Concerning my minimum price objective of $4.90/bu., this not a figure etched in stone.  I encourage farmers to take a sharp pencil to their own production costs. You may be able to justify early sales based on lower production costs. And here’s a hard choice for you to consider: even if the current new crop price is below your costs, you may want to make a few sales JUST IN CASE the market is trending even lower in the months ahead. We like to think that all sales are driven by the desire to maximize profits – sometimes we need to consider ways to minimize losses. Tough call. This is the “not easy” part of marketing.

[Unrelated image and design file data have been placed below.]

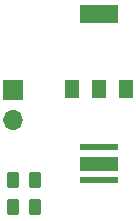
<source format=gts>
%TF.GenerationSoftware,KiCad,Pcbnew,7.0.5*%
%TF.CreationDate,2024-02-13T09:55:04+02:00*%
%TF.ProjectId,Lamp LED,4c616d70-204c-4454-942e-6b696361645f,V0*%
%TF.SameCoordinates,Original*%
%TF.FileFunction,Soldermask,Top*%
%TF.FilePolarity,Negative*%
%FSLAX46Y46*%
G04 Gerber Fmt 4.6, Leading zero omitted, Abs format (unit mm)*
G04 Created by KiCad (PCBNEW 7.0.5) date 2024-02-13 09:55:04*
%MOMM*%
%LPD*%
G01*
G04 APERTURE LIST*
G04 Aperture macros list*
%AMRoundRect*
0 Rectangle with rounded corners*
0 $1 Rounding radius*
0 $2 $3 $4 $5 $6 $7 $8 $9 X,Y pos of 4 corners*
0 Add a 4 corners polygon primitive as box body*
4,1,4,$2,$3,$4,$5,$6,$7,$8,$9,$2,$3,0*
0 Add four circle primitives for the rounded corners*
1,1,$1+$1,$2,$3*
1,1,$1+$1,$4,$5*
1,1,$1+$1,$6,$7*
1,1,$1+$1,$8,$9*
0 Add four rect primitives between the rounded corners*
20,1,$1+$1,$2,$3,$4,$5,0*
20,1,$1+$1,$4,$5,$6,$7,0*
20,1,$1+$1,$6,$7,$8,$9,0*
20,1,$1+$1,$8,$9,$2,$3,0*%
G04 Aperture macros list end*
%ADD10R,1.200000X1.500000*%
%ADD11R,3.300000X1.500000*%
%ADD12R,1.700000X1.700000*%
%ADD13O,1.700000X1.700000*%
%ADD14RoundRect,0.250000X0.262500X0.450000X-0.262500X0.450000X-0.262500X-0.450000X0.262500X-0.450000X0*%
%ADD15R,3.300000X0.500000*%
%ADD16R,3.300000X1.300000*%
G04 APERTURE END LIST*
D10*
%TO.C,IC1*%
X-2300000Y6325000D03*
X0Y6325000D03*
X2300000Y6325000D03*
D11*
X0Y12725000D03*
%TD*%
D12*
%TO.C,J_{VIN}1*%
X-7244523Y6239424D03*
D13*
X-7244523Y3699424D03*
%TD*%
D14*
%TO.C,R1*%
X-5437500Y-1407000D03*
X-7262500Y-1407000D03*
%TD*%
D15*
%TO.C,LED1*%
X0Y-1400000D03*
X0Y1400000D03*
D16*
X0Y0D03*
%TD*%
D14*
%TO.C,R2*%
X-5437500Y-3693000D03*
X-7262500Y-3693000D03*
%TD*%
M02*

</source>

Now about that $6/bu. price objective on the high side. I always tell producers that my minimum price objective is the most important number in the marketing plan because it is your starting point for action. I also tell producers that that my higher price objectives – every price objective above the minimum – are the least important numbers in my plan. That’s due to the use of decision dates in the plan. Note that every one of my price objectives above the minimum also has a decision date, e.g. “Price 10,000 bushels at $5.70c/$6.20f, or by April 15.” The decision date is the day I am committed to pricing grain whether or not I reached the price objective – my only requirement is that on April 15, the pricing opportunity must be higher than my minimum price objective ($4.90 cash or $5.40 futures).

Decision dates makes the marketing plan a real plan for action. They place my higher price objectives into a “nice to have but not so important” category.

This year is shaping up to be a real challenge for producers. New crop prices for all of the major grains have slipped below production costs. Marketing is not easy.